Source texts of formatted documents
+ + + +

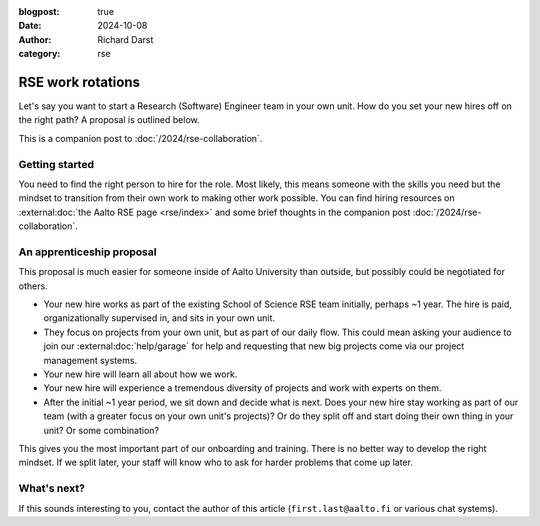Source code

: :blogpost: true
:date: 2024-10-08
:author: Richard Darst
:category: rse


RSE work rotations
==================

Let's say you want to start a Research (Software) Engineer team in
your own unit.  How do you set your new hires off on the right
path?  A proposal is outlined below.

This is a companion post to :doc:`/2024/rse-collaboration`.



Getting started
---------------

You need to find the right person to hire for the role.  Most likely,
this means someone with the skills you need but the mindset to
transition from their own work to making other work possible.  You can
find hiring resources on :external:doc:`the Aalto RSE page
<rse/index>` and some brief thoughts in the companion post
:doc:`/2024/rse-collaboration`.



An apprenticeship proposal
--------------------------

This proposal is much easier for someone inside of Aalto University
than outside, but possibly could be negotiated for others.

- Your new hire works as part of the existing School of Science RSE
  team initially, perhaps ~1 year.  The hire is paid,
  organizationally supervised in, and sits in your own unit.
- They focus on projects from your own unit, but as part of our daily
  flow.  This could mean asking your audience to join our
  :external:doc:`help/garage` for help and requesting that new big
  projects come via our project management systems.
- Your new hire will learn all about how we work.
- Your new hire will experience a tremendous diversity of projects and
  work with experts on them.
- After the initial ~1 year period, we sit down and decide what is
  next.  Does your new hire stay working as part of our team (with a
  greater focus on your own unit's projects)?  Or do they split off
  and start doing their own thing in your unit?  Or some combination?

This gives you the most important part of our onboarding and training.
There is no better way to develop the right mindset.  If we split
later, your staff will know who to ask for harder problems that come
up later.



What's next?
------------

If this sounds interesting to you, contact the author of this article
(``first.last@aalto.fi`` or various chat systems).
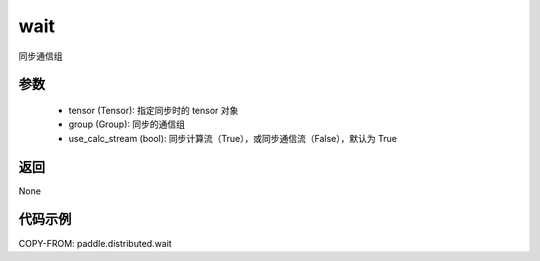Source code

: .. _cn_api_distributed_wait:

wait
-------------------------------


.. py:function:: wait(tensor, group=None, use_calc_stream=True)


同步通信组

参数
:::::::::
    - tensor (Tensor): 指定同步时的 tensor 对象
    - group (Group): 同步的通信组
    - use_calc_stream (bool): 同步计算流（True），或同步通信流（False），默认为 True

返回
:::::::::
None

代码示例
:::::::::
.. code-block:: python
COPY-FROM: paddle.distributed.wait

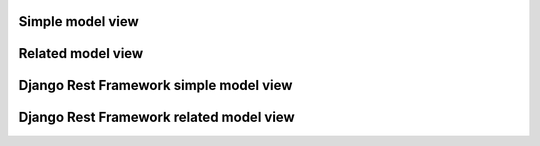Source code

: Simple model view
=================


Related model view
==================


Django Rest Framework simple model view
=======================================

Django Rest Framework related model view
========================================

+ + + +

- [Directions] Could you write out all the records exactly, without the pictures?

- [Your solution]
Source code

: :blogpost: true
:date: 2024-10-08
:author: Richard Darst
:category: rse


RSE work rotations
==================

Let's say you want to start a Research (Software) Engineer team in
your own unit.  How do you set your new hires off on the right
path?  A proposal is outlined below.

This is a companion post to :doc:`/2024/rse-collaboration`.



Getting started
---------------

You need to find the right person to hire for the role.  Most likely,
this means someone with the skills you need but the mindset to
transition from their own work to making other work possible.  You can
find hiring resources on :external:doc:`the Aalto RSE page
<rse/index>` and some brief thoughts in the companion post
:doc:`/2024/rse-collaboration`.



An apprenticeship proposal
--------------------------

This proposal is much easier for someone inside of Aalto University
than outside, but possibly could be negotiated for others.

- Your new hire works as part of the existing School of Science RSE
  team initially, perhaps ~1 year.  The hire is paid,
  organizationally supervised in, and sits in your own unit.
- They focus on projects from your own unit, but as part of our daily
  flow.  This could mean asking your audience to join our
  :external:doc:`help/garage` for help and requesting that new big
  projects come via our project management systems.
- Your new hire will learn all about how we work.
- Your new hire will experience a tremendous diversity of projects and
  work with experts on them.
- After the initial ~1 year period, we sit down and decide what is
  next.  Does your new hire stay working as part of our team (with a
  greater focus on your own unit's projects)?  Or do they split off
  and start doing their own thing in your unit?  Or some combination?

This gives you the most important part of our onboarding and training.
There is no better way to develop the right mindset.  If we split
later, your staff will know who to ask for harder problems that come
up later.



What's next?
------------

If this sounds interesting to you, contact the author of this article
(``first.last@aalto.fi`` or various chat systems).
Source code

: .. _cn_api_distributed_wait:

wait
-------------------------------


.. py:function:: wait(tensor, group=None, use_calc_stream=True)


同步通信组

参数
:::::::::
    - tensor (Tensor): 指定同步时的 tensor 对象
    - group (Group): 同步的通信组
    - use_calc_stream (bool): 同步计算流（True），或同步通信流（False），默认为 True

返回
:::::::::
None

代码示例
:::::::::
.. code-block:: python
COPY-FROM: paddle.distributed.wait

Source code

: Simple model view
=================


Related model view
==================


Django Rest Framework simple model view
=======================================

Django Rest Framework related model view
========================================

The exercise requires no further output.